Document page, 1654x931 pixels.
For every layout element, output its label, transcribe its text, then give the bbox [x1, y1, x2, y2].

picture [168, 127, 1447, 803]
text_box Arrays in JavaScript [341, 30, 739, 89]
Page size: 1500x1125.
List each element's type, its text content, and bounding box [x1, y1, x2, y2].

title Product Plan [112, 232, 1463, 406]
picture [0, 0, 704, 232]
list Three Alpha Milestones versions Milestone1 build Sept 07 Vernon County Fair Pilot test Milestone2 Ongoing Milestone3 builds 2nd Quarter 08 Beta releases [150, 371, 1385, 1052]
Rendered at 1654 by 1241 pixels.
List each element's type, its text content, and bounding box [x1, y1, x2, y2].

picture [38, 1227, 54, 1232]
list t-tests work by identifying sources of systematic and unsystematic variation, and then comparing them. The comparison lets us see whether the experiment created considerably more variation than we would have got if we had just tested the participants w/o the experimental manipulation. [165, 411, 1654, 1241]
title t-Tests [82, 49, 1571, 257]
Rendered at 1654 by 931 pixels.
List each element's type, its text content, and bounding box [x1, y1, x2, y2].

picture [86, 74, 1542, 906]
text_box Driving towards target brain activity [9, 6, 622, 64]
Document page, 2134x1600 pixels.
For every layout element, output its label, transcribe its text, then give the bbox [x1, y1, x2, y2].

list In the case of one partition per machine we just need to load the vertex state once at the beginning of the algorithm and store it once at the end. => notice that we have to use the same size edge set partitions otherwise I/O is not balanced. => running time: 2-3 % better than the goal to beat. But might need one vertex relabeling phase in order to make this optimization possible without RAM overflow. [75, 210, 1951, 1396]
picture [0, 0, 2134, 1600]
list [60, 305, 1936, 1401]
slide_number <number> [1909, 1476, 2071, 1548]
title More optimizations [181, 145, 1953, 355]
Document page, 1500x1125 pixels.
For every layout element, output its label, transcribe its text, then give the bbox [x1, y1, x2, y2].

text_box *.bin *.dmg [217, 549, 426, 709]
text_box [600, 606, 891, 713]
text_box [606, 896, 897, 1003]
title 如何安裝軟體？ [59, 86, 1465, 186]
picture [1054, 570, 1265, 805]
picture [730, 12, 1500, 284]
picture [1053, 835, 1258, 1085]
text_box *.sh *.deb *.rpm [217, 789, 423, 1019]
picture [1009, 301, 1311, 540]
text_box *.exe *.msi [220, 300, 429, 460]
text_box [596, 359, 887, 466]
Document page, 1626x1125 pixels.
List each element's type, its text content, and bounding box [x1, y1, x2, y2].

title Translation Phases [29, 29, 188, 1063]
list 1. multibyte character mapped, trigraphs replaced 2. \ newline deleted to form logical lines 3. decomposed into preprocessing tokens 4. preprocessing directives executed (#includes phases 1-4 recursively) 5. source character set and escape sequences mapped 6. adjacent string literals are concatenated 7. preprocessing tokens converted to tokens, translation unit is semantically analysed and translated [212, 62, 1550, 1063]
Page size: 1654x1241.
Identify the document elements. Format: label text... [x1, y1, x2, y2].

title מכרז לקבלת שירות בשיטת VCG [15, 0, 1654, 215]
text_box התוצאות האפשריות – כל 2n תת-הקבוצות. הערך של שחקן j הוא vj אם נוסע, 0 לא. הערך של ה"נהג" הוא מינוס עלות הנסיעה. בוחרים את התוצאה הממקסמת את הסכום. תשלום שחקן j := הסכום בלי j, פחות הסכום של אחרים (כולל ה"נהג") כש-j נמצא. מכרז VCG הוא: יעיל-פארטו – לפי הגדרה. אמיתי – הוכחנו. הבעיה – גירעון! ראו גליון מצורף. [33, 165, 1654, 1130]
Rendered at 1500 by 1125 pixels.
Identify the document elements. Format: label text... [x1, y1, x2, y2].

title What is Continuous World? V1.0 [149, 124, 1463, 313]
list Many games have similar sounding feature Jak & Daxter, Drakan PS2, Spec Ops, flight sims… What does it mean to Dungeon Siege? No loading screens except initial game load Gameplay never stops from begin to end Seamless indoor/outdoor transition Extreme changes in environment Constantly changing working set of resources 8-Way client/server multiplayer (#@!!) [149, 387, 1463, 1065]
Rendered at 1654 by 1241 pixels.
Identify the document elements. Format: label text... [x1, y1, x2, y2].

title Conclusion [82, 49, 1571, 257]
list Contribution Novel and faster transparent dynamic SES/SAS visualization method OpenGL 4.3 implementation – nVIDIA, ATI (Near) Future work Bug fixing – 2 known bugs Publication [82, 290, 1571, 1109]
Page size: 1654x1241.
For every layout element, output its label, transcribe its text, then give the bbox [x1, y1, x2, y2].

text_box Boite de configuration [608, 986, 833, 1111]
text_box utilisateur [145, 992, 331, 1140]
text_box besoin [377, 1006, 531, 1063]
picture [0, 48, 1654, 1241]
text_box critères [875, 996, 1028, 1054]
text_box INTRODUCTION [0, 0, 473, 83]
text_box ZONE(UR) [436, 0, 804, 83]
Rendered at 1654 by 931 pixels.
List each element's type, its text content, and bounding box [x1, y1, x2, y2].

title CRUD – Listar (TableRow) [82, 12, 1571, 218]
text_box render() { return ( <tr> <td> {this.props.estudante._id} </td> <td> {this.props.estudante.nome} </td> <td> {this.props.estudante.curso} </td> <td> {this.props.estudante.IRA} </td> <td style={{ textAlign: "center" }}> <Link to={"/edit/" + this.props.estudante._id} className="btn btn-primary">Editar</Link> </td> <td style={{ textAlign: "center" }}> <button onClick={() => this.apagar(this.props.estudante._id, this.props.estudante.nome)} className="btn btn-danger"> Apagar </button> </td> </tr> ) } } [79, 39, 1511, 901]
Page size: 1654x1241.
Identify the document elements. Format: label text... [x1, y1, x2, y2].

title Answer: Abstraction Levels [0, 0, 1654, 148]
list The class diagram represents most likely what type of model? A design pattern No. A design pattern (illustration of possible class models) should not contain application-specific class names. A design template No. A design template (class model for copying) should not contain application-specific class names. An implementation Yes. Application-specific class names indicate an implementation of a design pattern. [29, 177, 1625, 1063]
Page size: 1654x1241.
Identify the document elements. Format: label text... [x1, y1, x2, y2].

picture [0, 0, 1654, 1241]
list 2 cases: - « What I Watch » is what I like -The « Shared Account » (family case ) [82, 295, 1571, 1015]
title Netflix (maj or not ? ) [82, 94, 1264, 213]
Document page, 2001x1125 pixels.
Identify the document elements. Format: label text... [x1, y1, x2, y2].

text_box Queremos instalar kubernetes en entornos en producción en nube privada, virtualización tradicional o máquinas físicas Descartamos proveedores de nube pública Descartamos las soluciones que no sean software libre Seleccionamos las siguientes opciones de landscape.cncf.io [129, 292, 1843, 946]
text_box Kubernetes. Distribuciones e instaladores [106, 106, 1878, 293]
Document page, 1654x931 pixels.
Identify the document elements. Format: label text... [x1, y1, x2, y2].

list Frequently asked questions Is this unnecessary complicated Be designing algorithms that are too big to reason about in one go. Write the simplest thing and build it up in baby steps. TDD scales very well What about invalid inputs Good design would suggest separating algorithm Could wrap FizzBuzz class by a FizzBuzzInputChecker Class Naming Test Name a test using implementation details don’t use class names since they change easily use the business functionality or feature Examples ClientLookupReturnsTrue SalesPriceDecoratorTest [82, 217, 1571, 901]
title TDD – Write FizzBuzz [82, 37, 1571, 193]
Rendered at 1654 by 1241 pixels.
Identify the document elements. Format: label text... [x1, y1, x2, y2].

━━━━━━━━━━━━━━━━━━━━

### WRITTEN EXERCISE
Reproduce each line of the data above without any change.

### TASK RESULT
Document page, 1654x931 pixels.
For every layout element, output its label, transcribe its text, then give the bbox [x1, y1, x2, y2].

picture [168, 127, 1447, 803]
text_box Arrays in JavaScript [341, 30, 739, 89]
Page size: 1500x1125.
List each element's type, its text content, and bounding box [x1, y1, x2, y2].

title Product Plan [112, 232, 1463, 406]
picture [0, 0, 704, 232]
list Three Alpha Milestones versions Milestone1 build Sept 07 Vernon County Fair Pilot test Milestone2 Ongoing Milestone3 builds 2nd Quarter 08 Beta releases [150, 371, 1385, 1052]
Rendered at 1654 by 1241 pixels.
List each element's type, its text content, and bounding box [x1, y1, x2, y2].

picture [38, 1227, 54, 1232]
list t-tests work by identifying sources of systematic and unsystematic variation, and then comparing them. The comparison lets us see whether the experiment created considerably more variation than we would have got if we had just tested the participants w/o the experimental manipulation. [165, 411, 1654, 1241]
title t-Tests [82, 49, 1571, 257]
Rendered at 1654 by 931 pixels.
List each element's type, its text content, and bounding box [x1, y1, x2, y2].

picture [86, 74, 1542, 906]
text_box Driving towards target brain activity [9, 6, 622, 64]
Document page, 2134x1600 pixels.
For every layout element, output its label, transcribe its text, then give the bbox [x1, y1, x2, y2].

list In the case of one partition per machine we just need to load the vertex state once at the beginning of the algorithm and store it once at the end. => notice that we have to use the same size edge set partitions otherwise I/O is not balanced. => running time: 2-3 % better than the goal to beat. But might need one vertex relabeling phase in order to make this optimization possible without RAM overflow. [75, 210, 1951, 1396]
picture [0, 0, 2134, 1600]
list [60, 305, 1936, 1401]
slide_number <number> [1909, 1476, 2071, 1548]
title More optimizations [181, 145, 1953, 355]
Document page, 1500x1125 pixels.
For every layout element, output its label, transcribe its text, then give the bbox [x1, y1, x2, y2].

text_box *.bin *.dmg [217, 549, 426, 709]
text_box [600, 606, 891, 713]
text_box [606, 896, 897, 1003]
title 如何安裝軟體？ [59, 86, 1465, 186]
picture [1054, 570, 1265, 805]
picture [730, 12, 1500, 284]
picture [1053, 835, 1258, 1085]
text_box *.sh *.deb *.rpm [217, 789, 423, 1019]
picture [1009, 301, 1311, 540]
text_box *.exe *.msi [220, 300, 429, 460]
text_box [596, 359, 887, 466]
Document page, 1626x1125 pixels.
List each element's type, its text content, and bounding box [x1, y1, x2, y2].

title Translation Phases [29, 29, 188, 1063]
list 1. multibyte character mapped, trigraphs replaced 2. \ newline deleted to form logical lines 3. decomposed into preprocessing tokens 4. preprocessing directives executed (#includes phases 1-4 recursively) 5. source character set and escape sequences mapped 6. adjacent string literals are concatenated 7. preprocessing tokens converted to tokens, translation unit is semantically analysed and translated [212, 62, 1550, 1063]
Page size: 1654x1241.
Identify the document elements. Format: label text... [x1, y1, x2, y2].

title מכרז לקבלת שירות בשיטת VCG [15, 0, 1654, 215]
text_box התוצאות האפשריות – כל 2n תת-הקבוצות. הערך של שחקן j הוא vj אם נוסע, 0 לא. הערך של ה"נהג" הוא מינוס עלות הנסיעה. בוחרים את התוצאה הממקסמת את הסכום. תשלום שחקן j := הסכום בלי j, פחות הסכום של אחרים (כולל ה"נהג") כש-j נמצא. מכרז VCG הוא: יעיל-פארטו – לפי הגדרה. אמיתי – הוכחנו. הבעיה – גירעון! ראו גליון מצורף. [33, 165, 1654, 1130]
Rendered at 1500 by 1125 pixels.
Identify the document elements. Format: label text... [x1, y1, x2, y2].

title What is Continuous World? V1.0 [149, 124, 1463, 313]
list Many games have similar sounding feature Jak & Daxter, Drakan PS2, Spec Ops, flight sims… What does it mean to Dungeon Siege? No loading screens except initial game load Gameplay never stops from begin to end Seamless indoor/outdoor transition Extreme changes in environment Constantly changing working set of resources 8-Way client/server multiplayer (#@!!) [149, 387, 1463, 1065]
Rendered at 1654 by 1241 pixels.
Identify the document elements. Format: label text... [x1, y1, x2, y2].

title Conclusion [82, 49, 1571, 257]
list Contribution Novel and faster transparent dynamic SES/SAS visualization method OpenGL 4.3 implementation – nVIDIA, ATI (Near) Future work Bug fixing – 2 known bugs Publication [82, 290, 1571, 1109]
Page size: 1654x1241.
For every layout element, output its label, transcribe its text, then give the bbox [x1, y1, x2, y2].

text_box Boite de configuration [608, 986, 833, 1111]
text_box utilisateur [145, 992, 331, 1140]
text_box besoin [377, 1006, 531, 1063]
picture [0, 48, 1654, 1241]
text_box critères [875, 996, 1028, 1054]
text_box INTRODUCTION [0, 0, 473, 83]
text_box ZONE(UR) [436, 0, 804, 83]
Rendered at 1654 by 931 pixels.
List each element's type, its text content, and bounding box [x1, y1, x2, y2].

title CRUD – Listar (TableRow) [82, 12, 1571, 218]
text_box render() { return ( <tr> <td> {this.props.estudante._id} </td> <td> {this.props.estudante.nome} </td> <td> {this.props.estudante.curso} </td> <td> {this.props.estudante.IRA} </td> <td style={{ textAlign: "center" }}> <Link to={"/edit/" + this.props.estudante._id} className="btn btn-primary">Editar</Link> </td> <td style={{ textAlign: "center" }}> <button onClick={() => this.apagar(this.props.estudante._id, this.props.estudante.nome)} className="btn btn-danger"> Apagar </button> </td> </tr> ) } } [79, 39, 1511, 901]
Page size: 1654x1241.
Identify the document elements. Format: label text... [x1, y1, x2, y2].

title Answer: Abstraction Levels [0, 0, 1654, 148]
list The class diagram represents most likely what type of model? A design pattern No. A design pattern (illustration of possible class models) should not contain application-specific class names. A design template No. A design template (class model for copying) should not contain application-specific class names. An implementation Yes. Application-specific class names indicate an implementation of a design pattern. [29, 177, 1625, 1063]
Page size: 1654x1241.
Identify the document elements. Format: label text... [x1, y1, x2, y2].

picture [0, 0, 1654, 1241]
list 2 cases: - « What I Watch » is what I like -The « Shared Account » (family case ) [82, 295, 1571, 1015]
title Netflix (maj or not ? ) [82, 94, 1264, 213]
Document page, 2001x1125 pixels.
Identify the document elements. Format: label text... [x1, y1, x2, y2].

text_box Queremos instalar kubernetes en entornos en producción en nube privada, virtualización tradicional o máquinas físicas Descartamos proveedores de nube pública Descartamos las soluciones que no sean software libre Seleccionamos las siguientes opciones de landscape.cncf.io [129, 292, 1843, 946]
text_box Kubernetes. Distribuciones e instaladores [106, 106, 1878, 293]
Document page, 1654x931 pixels.
Identify the document elements. Format: label text... [x1, y1, x2, y2].

list Frequently asked questions Is this unnecessary complicated Be designing algorithms that are too big to reason about in one go. Write the simplest thing and build it up in baby steps. TDD scales very well What about invalid inputs Good design would suggest separating algorithm Could wrap FizzBuzz class by a FizzBuzzInputChecker Class Naming Test Name a test using implementation details don’t use class names since they change easily use the business functionality or feature Examples ClientLookupReturnsTrue SalesPriceDecoratorTest [82, 217, 1571, 901]
title TDD – Write FizzBuzz [82, 37, 1571, 193]
Rendered at 1654 by 1241 pixels.
Identify the document elements. Format: label text... [x1, y1, x2, y2].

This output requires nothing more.